One day, while driving back from somewhere, I showed him the Santhome church.

‘It is a mandir (temple)?’

No, it is a church, Christians go there.

‘Oh ok. They have what they call god na?’

Last night when we went for a walk, he showed me his photo on his Chinese touch-screen phone. ‘It has come out good na?’ Yes, very nice. ‘Took it in the garden in this park.’

This township does have one of the nicest parks I have seen in this country. It has basketball and badminton and tennis courts, a children’s play area, a terraced garden, and several gazebos where you could sit and watch.

Done with the photo – he does like preening himself – he asked me what ‘customer’ meant.

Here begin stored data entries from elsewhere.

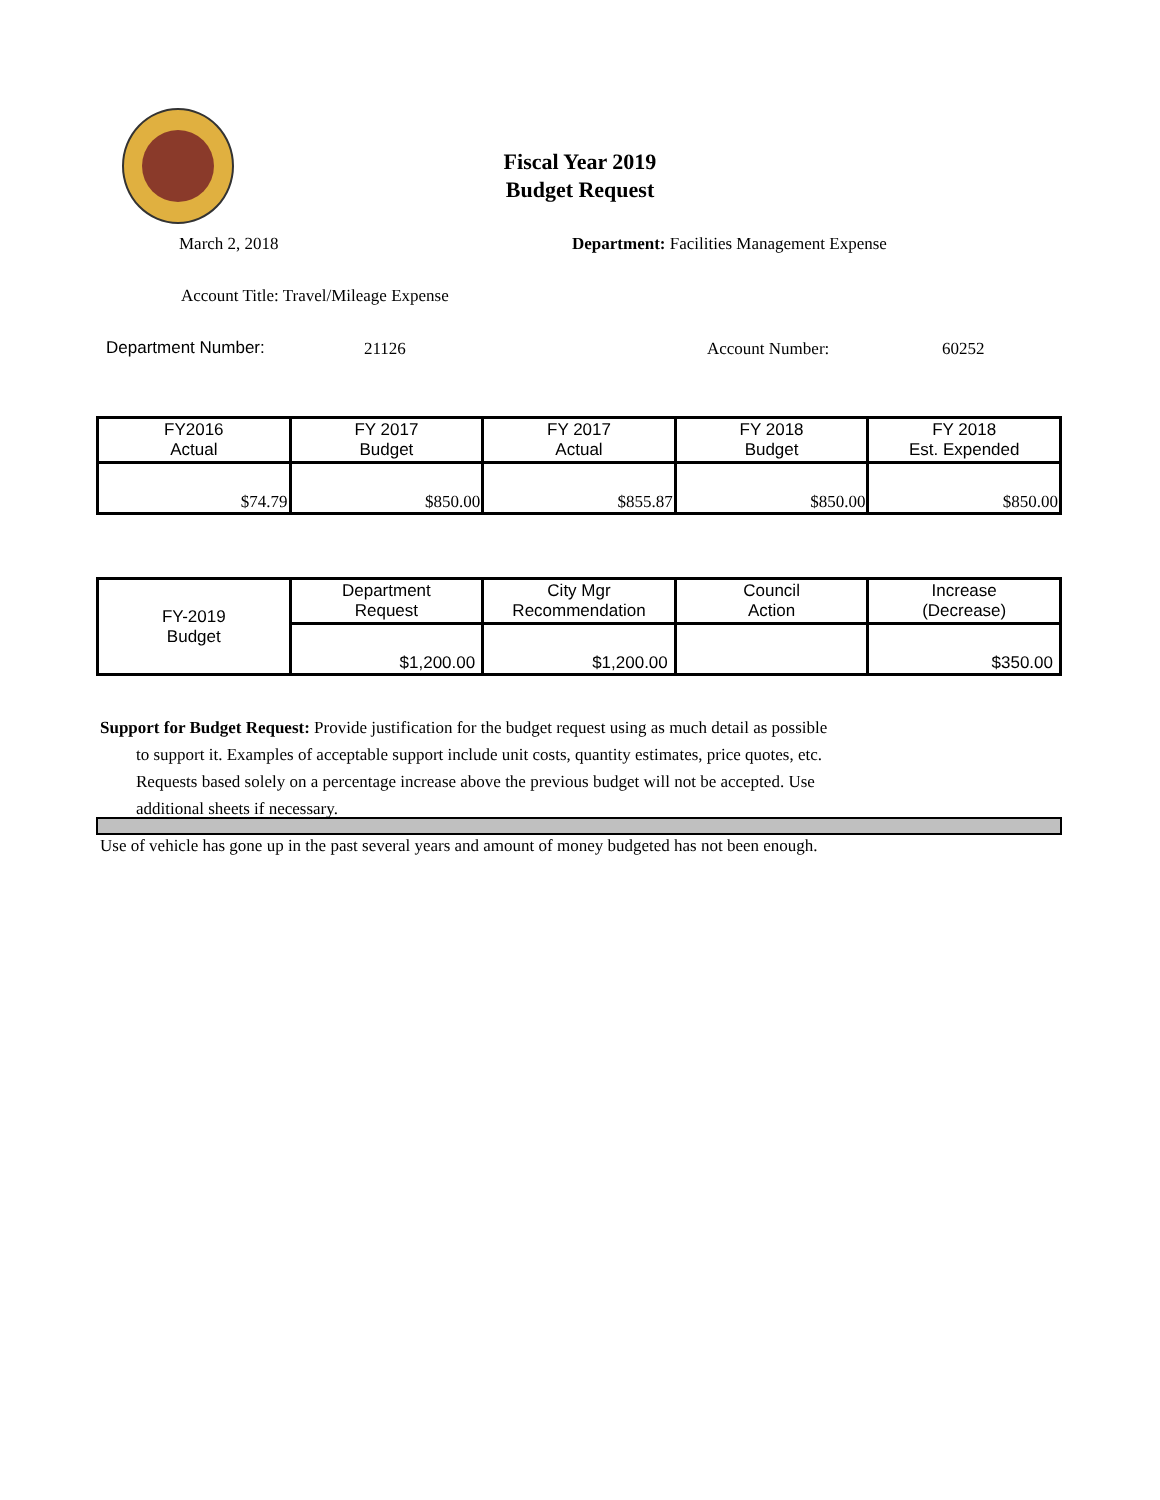Fiscal Year 2019
Budget Request
March 2, 2018
Department: Facilities Management Expense
Account Title: Travel/Mileage Expense
Department Number: 21126 Account Number: 60252
| FY2016 Actual | FY 2017 Budget | FY 2017 Actual | FY 2018 Budget | FY 2018 Est. Expended |
| --- | --- | --- | --- | --- |
| $74.79 | $850.00 | $855.87 | $850.00 | $850.00 |
| FY-2019 Budget | Department Request | City Mgr Recommendation | Council Action | Increase (Decrease) |
| | $1,200.00 | $1,200.00 | | $350.00 |
Support for Budget Request: Provide justification for the budget request using as much detail as possible
to support it. Examples of acceptable support include unit costs, quantity estimates, price quotes, etc.
Requests based solely on a percentage increase above the previous budget will not be accepted. Use
additional sheets if necessary.
Use of vehicle has gone up in the past several years and amount of money budgeted has not been enough.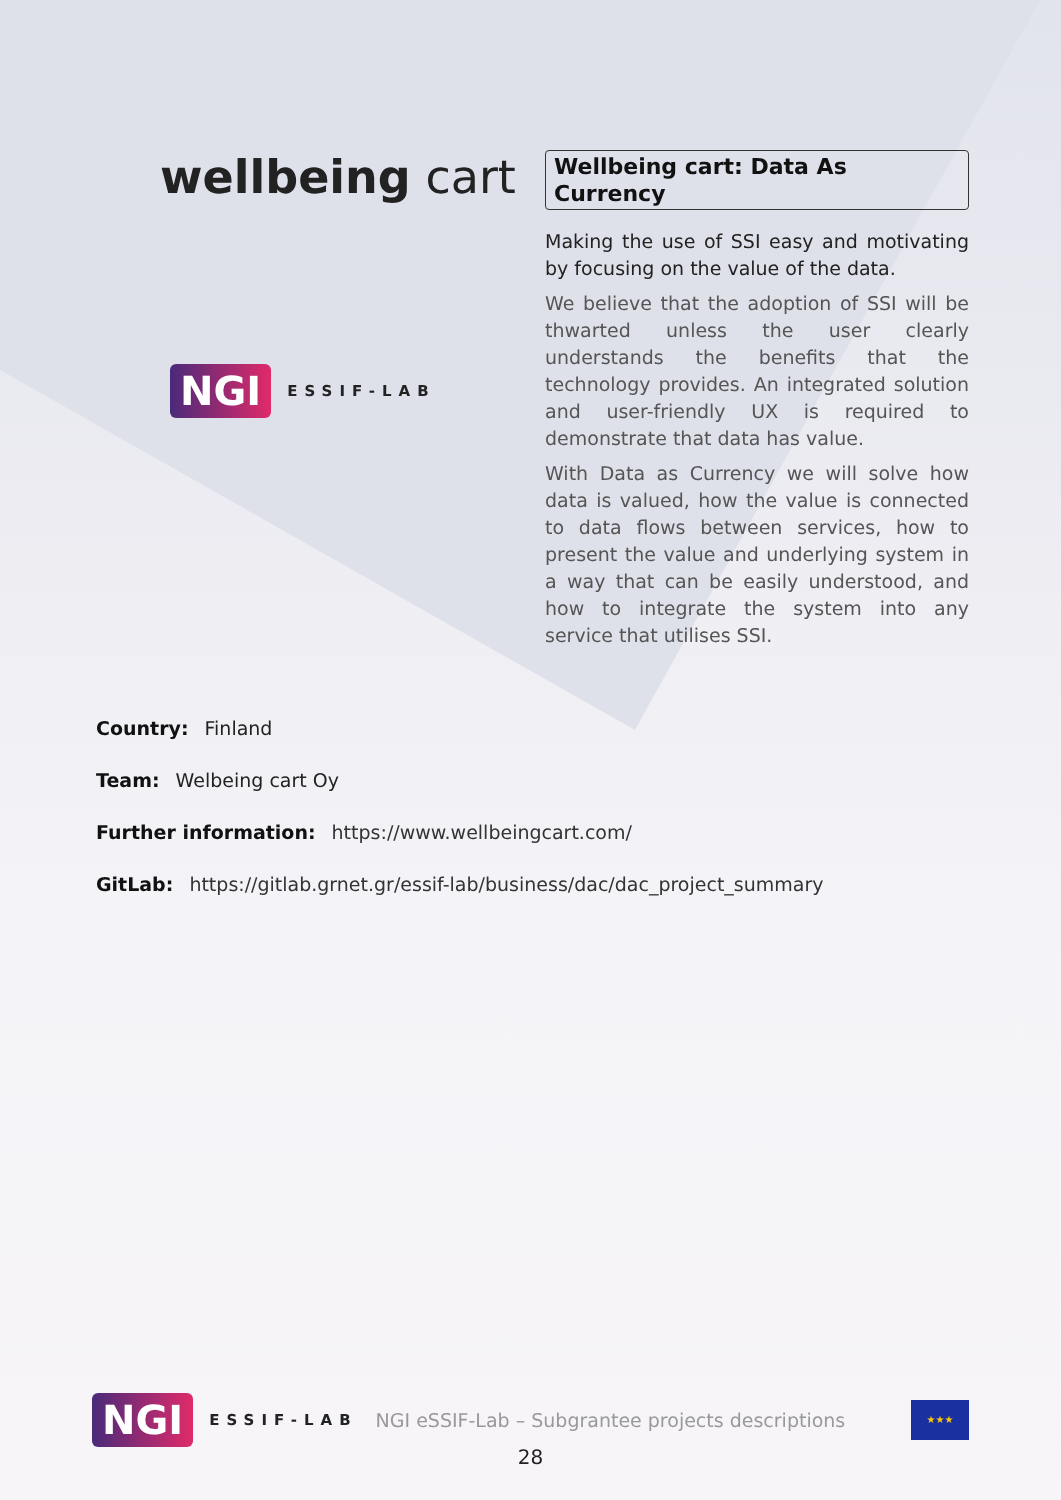wellbeing cart
NGI ESSIF-LAB
Wellbeing cart: Data As Currency
Making the use of SSI easy and motivating by focusing on the value of the data.
We believe that the adoption of SSI will be thwarted unless the user clearly understands the benefits that the technology provides. An integrated solution and user-friendly UX is required to demonstrate that data has value.
With Data as Currency we will solve how data is valued, how the value is connected to data flows between services, how to present the value and underlying system in a way that can be easily understood, and how to integrate the system into any service that utilises SSI.
Country: Finland
Team: Welbeing cart Oy
Further information: https://www.wellbeingcart.com/
GitLab: https://gitlab.grnet.gr/essif-lab/business/dac/dac_project_summary
NGI ESSIF-LAB NGI eSSIF-Lab – Subgrantee projects descriptions
★★★
28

I explained, and then asked him why he had asked.

He said when he had come with his brother to the park one day, two men came up and asked if they were customers here. He didn’t understand, just nodded, and was asked to leave the park.

Something somewhere had obviously been lost in translation, but I guess he had been asked if he had meandered from outside the township.

Time for dinner and walk now. He has decided to make sattu parathas and bhindi sabji tonight. If there is one thing he is proud of, it is his cooking.

We found a Hindi-speaking cook from Bihar yesterday, just in time for her to get coached by Joginder. ‘Don’t worry bhaiyya, I shall teach her everything. I will tell her that it is very little oil and no red chilli in this house. I shall also tell her how to make rotis.’

When I came back from work last night, I asked him how it had been with Mamta.

‘She is very good, bhaiyya. She cooks better than me, and faster. I tried her food, it is very tasting.’

The food was very tasting indeed. Mamta was obviously a consummate cook and I am relieved that the transition happened smoothly, and in Hindi too. In my life, good fresh simple home-made meals are a feast.

I will try my best to look ahead and get excited, but deep down I know I will miss this little guy sorely. The little guy who I could not spot at the railway station a month ago because I had forgotten that he was littler than I had remembered.

The little guy who carried with him a small backpack which had all his stuff, and a large wooden carton of mangoes for me.